Post by stockwellpete » Wed Aug 17, 2016 7:47 pm

rbodleyscott wrote: I would say that this concern is less valid than it would be in other more linear periods of warfare. Pike and shot units really did form their own separate bodies. The whole point of the pike and shot combo was that each battalion was self-supporting.

Even if side-by-side units were touching (and you can see from contemporary battle paintings that they usually weren't) really the melee part of the unit is the central pike block, and there were certainly major gaps between one pike block and the next, especially as the proportion of shot in the units increased. Viewing multiple units in combat in a line as one big melee is almost certainly wrong for this particular period.
Yes, I accept your argument here with regards to infantry formations, although I am not so confident that it would apply to cavalry troops which would almost certainly intermingle much more in melee.
So the question really is, having gone to push of pike with their immediate opponents and put them to flight, how much awareness would the pike block have of their neighbouring pike blocks some distance away, and how easy would it be counter their natural human tendency to want to finish off their defeated opponents? (Which after all is much more fun, and seemingly less risky, than starting another fight with a new enemy unit.)
When I was referring to "the larger melee" in my earlier post I really meant it in terms of the three separate melees that tended to constitute the early modern battle, the two cavalry confrontations on the flanks and the infantry face-off in the centre. In my readings of the ECW I am certainly coming across battles (and skirmishes) that are very complex and confusing (i.e. scruffy") - and they include examples where cavalry are routed and pursued for miles, or where triumphant cavalry stay on the battlefield and help their infantry gain a victory, but I have yet to come across a battle where one part of an infantry force successfully pursues the enemy while the other part is routed (so effectively they are both behind the other's starting position). Usually one side or other pushes the other back until the rout begins; occasionally defeated infantry are able to withdraw in good order. I would be interested to know of historical examples that might disprove what I am suggesting.

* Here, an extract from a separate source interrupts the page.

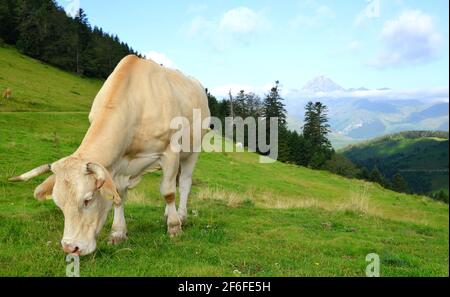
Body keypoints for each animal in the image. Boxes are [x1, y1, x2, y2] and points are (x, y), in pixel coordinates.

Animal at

The other point is that in these "scruffy" battles, the armies become so atomised that there are no longer discernible army lines. At the start, armies would often be painstakingly deployed and at the centre of the position would be the army commander, often much of the artillery, the reserve, the stores and supply wagons, and maybe even the camp, so the centre was very important and needed to be defended. To lose the centre would be an absolute catastrophe. But in P+S the opposite is true. It doesn't really matter if your centre is overrun because there is only likely to be artillery there (perhaps) and then that might only cost you 3% or so in losses. So even if you do lose your centre the units of your increasingly dispersed army can go into "commando mode" and still win you a victory. That doesn't strike me as being particularly credible from a historical point of view.